Before explaining chemical shift reagents, let’s learn the major problem of the low-field spectrum(low resolution) and how these problems can be overcome.
In the low field spectrum(60 or 90 MHz) of an organic compound, there is often peak overlap so extensively that individual peaks and splitting can not be extracted. This problem can be simplified by
- Using a spectrometer that operates at a higher frequency (300MHz or 500 MHz). At high field strengths, the coupling constant value doesn’t change but the chemical shifts in Hertz of the protons responsible for multiplets do increase.
- Selective spin decoupling(double resonance)
- Using chemical shift reagents(NMR shift reagents)
Chemical shift reagents
Chemical shift reagents are organic complexes of paramagnetic rare earth metals from the lanthanides series. The addition of these reagents to a compound containing an appropriate functional group spreads out the NMR absorption pattern due to profound shifts in the resonance positions of the various groups of protons.
Examples of Chemical shift reagents
Most of the commercially available shifts reagents are paramagnetic chelates of europium. Two of its widely used complexes are:
- Tris-(dipivalomethanato) europium [Eu(dpm)3]
- Tris-(6,6,7,7,8,8,8-heptafluoro-2,3-dimethyl-3,5-octanedionato) europium [ Eu(fod)3]
The directions of shifts depend primarily on which metal is used.
- Complexes of Europium, erbium, thulium, and ytterbium shift resonance to the lower field(larger chemical shift value).
- Complexes of Cerium terbium, praseodymium, neodymium, holmium, and samarium generally shift resonance to a higher field.
The extent of the shift of chemical shift value of protons induced by using shift reagents depends on the following factors.
- The distance between the metal (Eu3+) and groups of protons.
- The concentrations of the shift reagents in the solution.
How does chemical shift reagent work?
The chelates form a complex with the functional group of the substrate(compound) and induce spectral simplification in the NMR spectrum. These chelates are Lewis acid and the lone pair of electrons of the functional group coordinate with chelate(Eu3+). Therefore, aldehydes, ketones, alcohols, thiols, ethers, and amines all interact with these chelates.
Advantage of Chemical shift regents
These reagents shift the value of chemical shifts similar to those observed at the higher field without the purchase of a high-field NMR instrument.
Limitations of shift regents
- The europium cations of the shift reagents cause a small amount of line broadening by decreasing the relaxation time of protons in the sample. At high shift reagent concentrations, this problem becomes serious.
- The hygroscopicity of the reagents and the susceptibility of the complexes to traces of moisture requires dry box techniques.
Chiral shift regents
Lanthanide complexes in which the organic ligand on the metal is optically active create a chiral shift reagent. These are often known as chiral lanthanide shift reagents. One of the commonly used such reagents is tris-[3-(heptafluoropropyl hydroxyl methylene)-d-camphorato] europium (III) [Eu(hfc)3]. During structural elucidation, chiral shift reagents are used to simplify the spectrum. Moreover, these can be used to determine the proportion of R/S forms present in the enantiomeric mixture.
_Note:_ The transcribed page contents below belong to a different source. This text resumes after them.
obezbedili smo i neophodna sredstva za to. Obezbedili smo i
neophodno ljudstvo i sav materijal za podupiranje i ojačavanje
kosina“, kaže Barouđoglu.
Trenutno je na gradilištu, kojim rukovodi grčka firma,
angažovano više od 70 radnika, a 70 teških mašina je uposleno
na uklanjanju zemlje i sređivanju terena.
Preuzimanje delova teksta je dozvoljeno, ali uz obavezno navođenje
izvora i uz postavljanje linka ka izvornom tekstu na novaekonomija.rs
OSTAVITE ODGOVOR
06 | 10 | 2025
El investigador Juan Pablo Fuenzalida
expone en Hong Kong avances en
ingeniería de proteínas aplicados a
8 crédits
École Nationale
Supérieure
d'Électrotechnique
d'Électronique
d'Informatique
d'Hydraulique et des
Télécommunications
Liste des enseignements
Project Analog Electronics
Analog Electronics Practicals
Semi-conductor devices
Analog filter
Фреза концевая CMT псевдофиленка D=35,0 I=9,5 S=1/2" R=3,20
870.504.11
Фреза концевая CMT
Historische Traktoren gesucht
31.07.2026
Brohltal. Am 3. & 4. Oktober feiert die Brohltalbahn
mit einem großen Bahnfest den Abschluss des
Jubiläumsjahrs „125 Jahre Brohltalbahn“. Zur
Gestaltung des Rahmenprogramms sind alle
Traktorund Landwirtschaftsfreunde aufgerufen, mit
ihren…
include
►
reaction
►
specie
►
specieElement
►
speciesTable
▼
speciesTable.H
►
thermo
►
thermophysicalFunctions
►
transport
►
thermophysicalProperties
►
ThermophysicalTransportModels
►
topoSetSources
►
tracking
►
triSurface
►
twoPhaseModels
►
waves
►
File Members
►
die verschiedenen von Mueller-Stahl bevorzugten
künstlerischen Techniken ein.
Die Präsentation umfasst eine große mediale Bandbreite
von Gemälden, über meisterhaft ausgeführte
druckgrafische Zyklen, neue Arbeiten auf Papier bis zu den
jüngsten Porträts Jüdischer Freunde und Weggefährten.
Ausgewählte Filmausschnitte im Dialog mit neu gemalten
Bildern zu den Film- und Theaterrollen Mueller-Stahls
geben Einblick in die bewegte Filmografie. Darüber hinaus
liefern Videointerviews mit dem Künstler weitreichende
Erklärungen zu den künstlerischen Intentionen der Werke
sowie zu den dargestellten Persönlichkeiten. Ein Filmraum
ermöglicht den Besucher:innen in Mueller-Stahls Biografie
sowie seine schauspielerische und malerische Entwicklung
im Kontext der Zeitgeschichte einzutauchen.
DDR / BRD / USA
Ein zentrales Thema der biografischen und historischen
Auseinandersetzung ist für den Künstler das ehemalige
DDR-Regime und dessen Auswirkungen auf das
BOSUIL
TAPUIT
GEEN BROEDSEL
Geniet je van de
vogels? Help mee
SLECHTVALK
When Eu(hfc)3 complexes to chiral molecules(enantiomers identical protons), diastereomeric complexes are formed. These diastereomeric complexes give rise to different chemical shifts for protons that are then identified.
The use of chemical shifts reagents requires a functional group that is a strong enough base to form a stable complex, a sufficient resolution to separate the corresponding peaks in each diastereomeric complex, and freedom from interfering peaks.
How does Chiral lanthanide shift reagent separate enantiomers?
As we know, enantiomers have protons having the same chemical shift value which makes it difficult to detect which one is R form and which is S form. However, two enantiomers under investigation can have a different binding affinity with the chiral shift reagents. Moreover, these enantiomers can adopt different conformations on binding with shift reagents. This makes different chemical environments for the protons in these formed diastereomers. Therefore, the chemical shift values are shifted to different extents, and enantiomers separate.
What is the full form of Eu(dpm)3?
The full form of Eu(dpm)3 is Tris-(dipivalomethanato) europium.
What is the full form of Eu(fod)3?
The full form of Eu(fod)3 is Tris-(6,6,7,7,8,8,8-heptafluoro-2,3-dimethyl-3,5-octanedionato) europium.
What is the full form of Eu(hfc)3?
The full form of Eu(hfc)3 is tris-[3-(heptafluoropropyl hydroxyl methylene)-d-camphorato] europium (III).